Once we knew the steps to take the bullying stopped, and it didn’t start again.

 

During my time working for Family Lives, I heard from hundreds of mums like you, in the same position I was in. I was limited on the helpline, sometimes one phone call isn’t enough. I know that as parents we need on-going support and guidance. (It’s damn hard to remember what to do when you’re overwhelmed with emotion and desperate to fix it, we need reminders.) And so The Anti Bullying Mum was born.

 

The Anti Bullying Mum provides you with all the pieces of the puzzle, without you having to struggle to collect them, because you’ve already got enough on your plate!

WHAT I LEARNT
  • That whether you are working with a child to prevent or overcome bullying, or maybe your experience of being bullied as a child still effects you now, the answer is the same – empowerment.

 

  • That bullying does not represent failure. In fact it’s an opportunity to empower your child and shift anything that is holding them back.

 

  • No one knows a child better than his/her parents, and no one has the strength to protect their child better than they do.

 

  • The fear and disempowerment caused by bullying creates a cycle of more fear and disempowerment. We need to break the cycle.

 

 

I know there is no better feeling than your child being happy. There’s no other person on this planet that can make you blissfully happy just by being happy themselves.
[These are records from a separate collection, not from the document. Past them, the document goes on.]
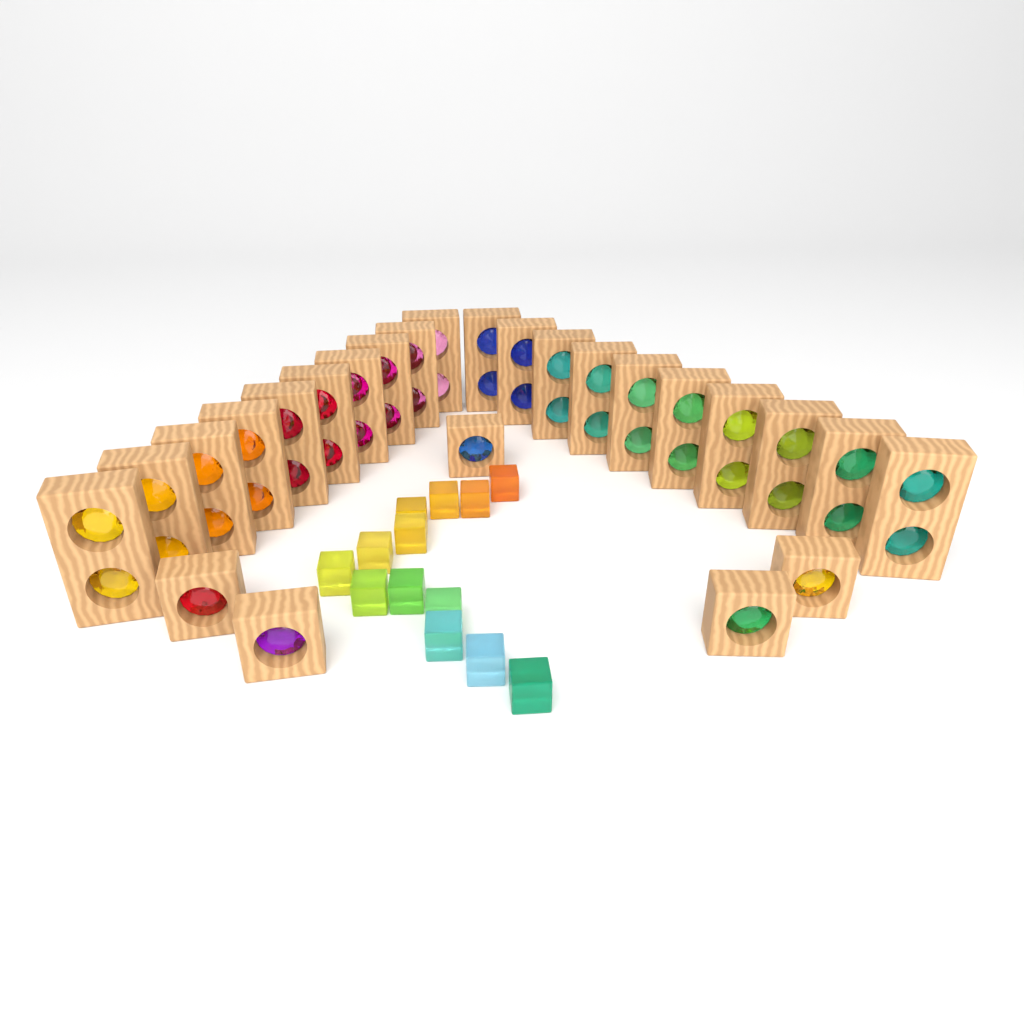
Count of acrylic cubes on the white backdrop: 13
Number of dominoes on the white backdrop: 20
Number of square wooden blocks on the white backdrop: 5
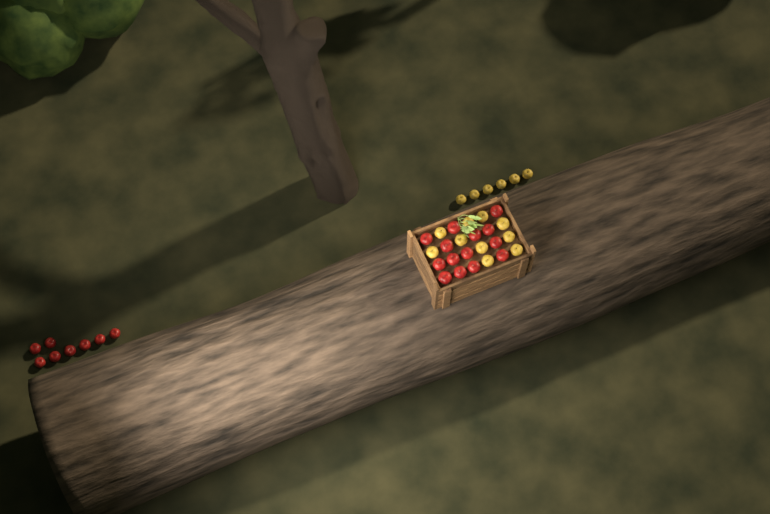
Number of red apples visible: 22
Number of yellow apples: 16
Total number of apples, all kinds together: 38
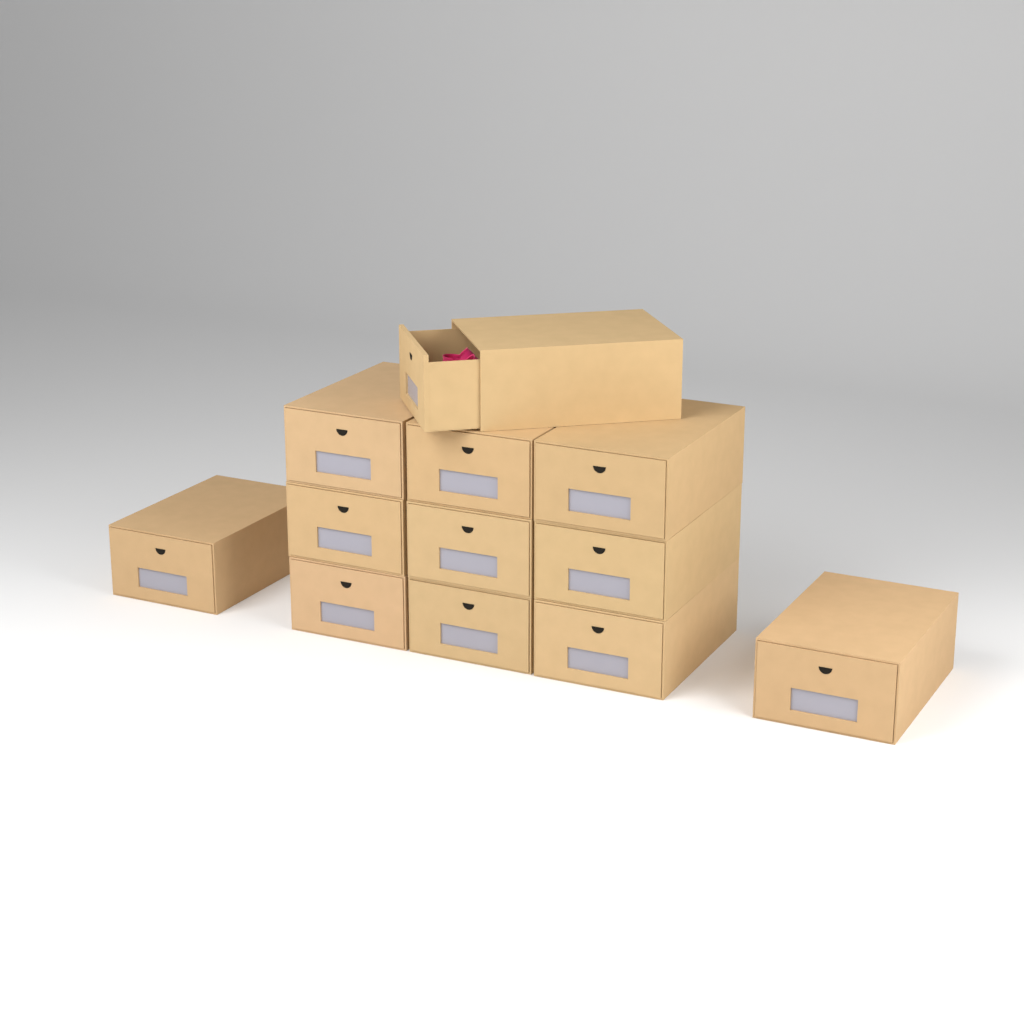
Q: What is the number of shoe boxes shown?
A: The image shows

And just because they are who they are, your child is also the one person that can make you feel the most desperate, panicked and enraged you’ll ever feel. Not because of something they do to you but because of something that has happened to them.

NOW
  • My daughters are thriving.

 

  • They still encounter unhappy people that are intent on making others unhappy, but now we know how to deal with it.

 

  • I trust my own judgement. When I feel something’s not right I act on that. I spend less time looking to others for the answers.

 

Never again will we reach those depths of desperation as a result of someone else’s behaviour.